Written by Mike and Anabel McPhee, a Catlins couple, the book was an effort to shine a light on aspects of the war experience which they felt were often not well covered.

They documented the lives of about 400 soldiers from the Catlins area, detailing their upbringing, army service, war experiences and life when they returned home.

“We really wanted to tell the story of what happened to these men after the war, the ones who came back,” Mr McPhee said.

“Those who were shell-shocked or gassed or wounded had a hell of a time.
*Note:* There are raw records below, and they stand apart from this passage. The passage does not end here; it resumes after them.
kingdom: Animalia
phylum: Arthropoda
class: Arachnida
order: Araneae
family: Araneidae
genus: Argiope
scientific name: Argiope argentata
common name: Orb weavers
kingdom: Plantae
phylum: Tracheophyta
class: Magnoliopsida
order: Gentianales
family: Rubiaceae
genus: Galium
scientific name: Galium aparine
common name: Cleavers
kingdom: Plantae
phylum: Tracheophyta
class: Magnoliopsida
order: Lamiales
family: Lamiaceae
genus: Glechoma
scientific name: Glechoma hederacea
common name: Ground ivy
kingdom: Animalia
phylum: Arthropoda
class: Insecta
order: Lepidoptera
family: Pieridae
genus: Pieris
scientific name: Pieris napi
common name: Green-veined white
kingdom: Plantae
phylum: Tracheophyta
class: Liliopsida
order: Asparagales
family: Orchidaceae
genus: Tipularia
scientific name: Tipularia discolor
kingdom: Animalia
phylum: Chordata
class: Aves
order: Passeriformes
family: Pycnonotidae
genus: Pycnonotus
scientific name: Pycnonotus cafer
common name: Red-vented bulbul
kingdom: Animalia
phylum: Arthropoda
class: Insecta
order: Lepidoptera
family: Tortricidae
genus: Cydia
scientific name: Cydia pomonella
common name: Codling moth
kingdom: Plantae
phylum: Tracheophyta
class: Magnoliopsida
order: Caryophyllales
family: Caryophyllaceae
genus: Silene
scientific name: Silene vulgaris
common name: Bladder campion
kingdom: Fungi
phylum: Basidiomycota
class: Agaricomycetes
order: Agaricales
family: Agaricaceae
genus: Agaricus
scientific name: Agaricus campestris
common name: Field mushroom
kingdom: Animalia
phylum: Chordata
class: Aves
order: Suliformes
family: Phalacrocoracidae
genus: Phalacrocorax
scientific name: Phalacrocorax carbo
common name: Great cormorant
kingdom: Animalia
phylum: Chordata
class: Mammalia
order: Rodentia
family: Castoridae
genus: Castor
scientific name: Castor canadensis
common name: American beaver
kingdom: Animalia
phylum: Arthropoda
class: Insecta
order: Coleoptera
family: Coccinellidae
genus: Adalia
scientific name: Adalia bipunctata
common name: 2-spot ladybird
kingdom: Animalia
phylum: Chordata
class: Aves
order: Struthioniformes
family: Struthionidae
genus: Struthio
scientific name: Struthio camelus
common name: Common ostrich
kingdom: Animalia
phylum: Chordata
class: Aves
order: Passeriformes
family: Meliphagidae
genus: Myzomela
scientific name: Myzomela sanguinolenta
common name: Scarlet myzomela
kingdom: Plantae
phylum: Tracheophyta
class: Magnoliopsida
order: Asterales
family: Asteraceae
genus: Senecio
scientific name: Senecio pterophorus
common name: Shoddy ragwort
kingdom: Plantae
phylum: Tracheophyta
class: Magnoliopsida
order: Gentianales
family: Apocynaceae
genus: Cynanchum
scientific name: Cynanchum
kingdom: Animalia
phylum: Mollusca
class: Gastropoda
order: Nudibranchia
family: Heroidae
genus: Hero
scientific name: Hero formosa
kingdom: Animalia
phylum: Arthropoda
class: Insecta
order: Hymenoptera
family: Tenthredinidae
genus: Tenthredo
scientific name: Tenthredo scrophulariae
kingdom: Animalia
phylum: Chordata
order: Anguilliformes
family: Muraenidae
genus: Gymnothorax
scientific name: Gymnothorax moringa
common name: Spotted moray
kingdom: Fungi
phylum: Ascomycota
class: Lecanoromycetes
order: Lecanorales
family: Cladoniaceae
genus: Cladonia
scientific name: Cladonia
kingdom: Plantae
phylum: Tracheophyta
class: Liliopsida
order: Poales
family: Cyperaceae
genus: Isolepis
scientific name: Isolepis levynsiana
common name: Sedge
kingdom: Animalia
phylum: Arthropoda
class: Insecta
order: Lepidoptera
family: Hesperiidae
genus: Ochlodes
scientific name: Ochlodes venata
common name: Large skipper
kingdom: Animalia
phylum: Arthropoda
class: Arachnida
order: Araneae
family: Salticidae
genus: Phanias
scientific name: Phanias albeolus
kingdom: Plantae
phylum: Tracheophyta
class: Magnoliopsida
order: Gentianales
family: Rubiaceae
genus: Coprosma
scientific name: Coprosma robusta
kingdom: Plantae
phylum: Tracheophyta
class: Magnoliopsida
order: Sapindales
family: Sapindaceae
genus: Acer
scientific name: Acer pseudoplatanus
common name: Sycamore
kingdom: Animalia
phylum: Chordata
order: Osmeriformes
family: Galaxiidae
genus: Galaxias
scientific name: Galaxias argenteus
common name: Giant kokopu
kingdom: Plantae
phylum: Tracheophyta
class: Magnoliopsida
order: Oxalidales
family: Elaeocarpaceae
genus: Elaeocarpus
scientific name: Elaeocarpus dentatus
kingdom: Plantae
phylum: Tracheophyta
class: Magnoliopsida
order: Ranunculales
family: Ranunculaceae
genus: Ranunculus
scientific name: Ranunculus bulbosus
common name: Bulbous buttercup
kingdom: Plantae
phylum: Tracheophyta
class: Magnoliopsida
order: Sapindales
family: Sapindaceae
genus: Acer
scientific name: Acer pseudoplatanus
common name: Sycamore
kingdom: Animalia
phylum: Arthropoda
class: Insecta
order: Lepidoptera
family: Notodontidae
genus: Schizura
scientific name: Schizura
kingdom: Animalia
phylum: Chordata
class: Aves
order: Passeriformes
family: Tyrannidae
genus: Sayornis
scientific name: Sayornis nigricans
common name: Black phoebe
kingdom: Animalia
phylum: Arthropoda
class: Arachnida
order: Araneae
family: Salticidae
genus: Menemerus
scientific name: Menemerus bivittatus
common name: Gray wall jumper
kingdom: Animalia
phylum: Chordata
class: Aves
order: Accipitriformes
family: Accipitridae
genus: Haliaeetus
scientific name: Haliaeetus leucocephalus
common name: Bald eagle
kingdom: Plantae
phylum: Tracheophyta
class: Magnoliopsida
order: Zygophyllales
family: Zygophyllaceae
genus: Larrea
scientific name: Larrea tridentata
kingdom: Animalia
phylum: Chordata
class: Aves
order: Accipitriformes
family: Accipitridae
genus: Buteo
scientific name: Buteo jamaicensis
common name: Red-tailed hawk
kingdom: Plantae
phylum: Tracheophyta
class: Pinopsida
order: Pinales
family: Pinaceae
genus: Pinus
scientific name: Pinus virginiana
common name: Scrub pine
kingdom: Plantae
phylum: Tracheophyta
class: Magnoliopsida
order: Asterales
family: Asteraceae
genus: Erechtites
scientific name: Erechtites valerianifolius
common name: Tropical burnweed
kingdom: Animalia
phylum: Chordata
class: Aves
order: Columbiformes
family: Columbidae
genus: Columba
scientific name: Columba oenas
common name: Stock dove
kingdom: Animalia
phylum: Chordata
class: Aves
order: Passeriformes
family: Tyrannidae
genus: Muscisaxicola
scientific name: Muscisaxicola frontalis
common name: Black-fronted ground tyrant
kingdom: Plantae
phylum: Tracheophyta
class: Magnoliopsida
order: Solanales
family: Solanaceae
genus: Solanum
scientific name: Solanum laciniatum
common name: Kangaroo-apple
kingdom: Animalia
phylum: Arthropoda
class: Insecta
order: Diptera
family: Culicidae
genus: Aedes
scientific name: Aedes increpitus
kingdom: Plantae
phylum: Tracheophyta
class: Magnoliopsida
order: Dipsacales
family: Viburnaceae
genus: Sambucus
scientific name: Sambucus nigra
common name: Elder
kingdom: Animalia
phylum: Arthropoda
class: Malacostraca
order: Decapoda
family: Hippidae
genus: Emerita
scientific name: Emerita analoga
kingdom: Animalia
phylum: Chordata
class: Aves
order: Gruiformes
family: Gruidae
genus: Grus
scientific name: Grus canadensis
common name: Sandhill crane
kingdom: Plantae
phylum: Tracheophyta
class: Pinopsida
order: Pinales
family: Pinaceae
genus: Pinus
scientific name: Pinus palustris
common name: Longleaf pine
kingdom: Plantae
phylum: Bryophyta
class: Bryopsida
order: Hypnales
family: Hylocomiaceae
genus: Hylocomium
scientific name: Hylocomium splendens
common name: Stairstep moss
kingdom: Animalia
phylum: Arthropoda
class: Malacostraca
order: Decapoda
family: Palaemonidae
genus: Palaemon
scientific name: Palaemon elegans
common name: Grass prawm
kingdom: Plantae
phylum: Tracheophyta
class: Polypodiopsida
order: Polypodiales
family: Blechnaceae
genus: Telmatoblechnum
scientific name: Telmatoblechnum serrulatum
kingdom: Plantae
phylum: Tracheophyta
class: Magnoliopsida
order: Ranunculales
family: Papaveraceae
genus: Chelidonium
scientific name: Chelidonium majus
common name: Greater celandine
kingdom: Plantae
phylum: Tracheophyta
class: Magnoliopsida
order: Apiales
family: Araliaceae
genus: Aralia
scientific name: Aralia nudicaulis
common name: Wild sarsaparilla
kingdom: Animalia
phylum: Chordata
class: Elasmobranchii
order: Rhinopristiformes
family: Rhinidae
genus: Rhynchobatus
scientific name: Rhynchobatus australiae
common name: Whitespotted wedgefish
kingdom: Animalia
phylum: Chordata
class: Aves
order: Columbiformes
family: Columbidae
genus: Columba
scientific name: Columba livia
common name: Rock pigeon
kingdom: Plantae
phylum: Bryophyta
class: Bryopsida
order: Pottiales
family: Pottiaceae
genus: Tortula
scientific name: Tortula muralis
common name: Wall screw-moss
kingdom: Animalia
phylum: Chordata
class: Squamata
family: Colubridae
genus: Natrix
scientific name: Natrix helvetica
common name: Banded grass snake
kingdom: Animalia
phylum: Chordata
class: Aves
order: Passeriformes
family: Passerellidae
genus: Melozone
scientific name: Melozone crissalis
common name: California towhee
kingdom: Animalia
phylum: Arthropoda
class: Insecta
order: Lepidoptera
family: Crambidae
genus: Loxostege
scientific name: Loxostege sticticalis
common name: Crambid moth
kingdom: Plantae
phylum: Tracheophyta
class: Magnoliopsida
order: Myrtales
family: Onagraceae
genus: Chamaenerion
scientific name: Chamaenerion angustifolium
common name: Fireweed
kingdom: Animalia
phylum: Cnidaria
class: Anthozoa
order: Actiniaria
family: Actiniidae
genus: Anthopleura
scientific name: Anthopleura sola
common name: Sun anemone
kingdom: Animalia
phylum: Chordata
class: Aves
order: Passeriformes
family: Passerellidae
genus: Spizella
It’s not always as obvious.”

He said many men had kept their wartime experiences close to their chests, telling only their closest family members.

“A lot of them likely had survivor’s guilt .. many of these stories have never seen the light of day.”

The research involved not only going over military records and journals, but visiting the homes of the descendants of the men who went overseas to fight.

“That was fascinating, far more than the actual writing of the book, just sitting with these people and hearing the back-stories of the men they knew, or had the stories passed down to them.”

The mammoth effort to complete the book took about five years, which Mr McPhee noted was longer than the war itself.

During their research, Mr McPhee also encountered an interesting story which struck closer to home, about a man he knew during childhood.

“Bill Friend was our neighbour on Ryley St. He was an elderly man then and used to keep an eye on all us Ryley St kids. A lovely man.”

Mr Friend would often visit Mike McPhee’s parents.

What he did not know is that Mr Friend was actually Sergeant William Friend, who had been wounded during the war, and was the recipient of the Distinguished Conduct Medal, one step down from the Victoria Cross as a medal for gallantry.

He received the award when what was intended to be a reconnaissance mission resulted in his shooting an enemy German soldier and taking about 80 prisoners single-handed.

Mr McPhee said it was hard to imagine his elderly neighbour as the young soldier who took part in such daring exploits.

The book launch will take place at 4pm on Saturday at the Owaka Museum.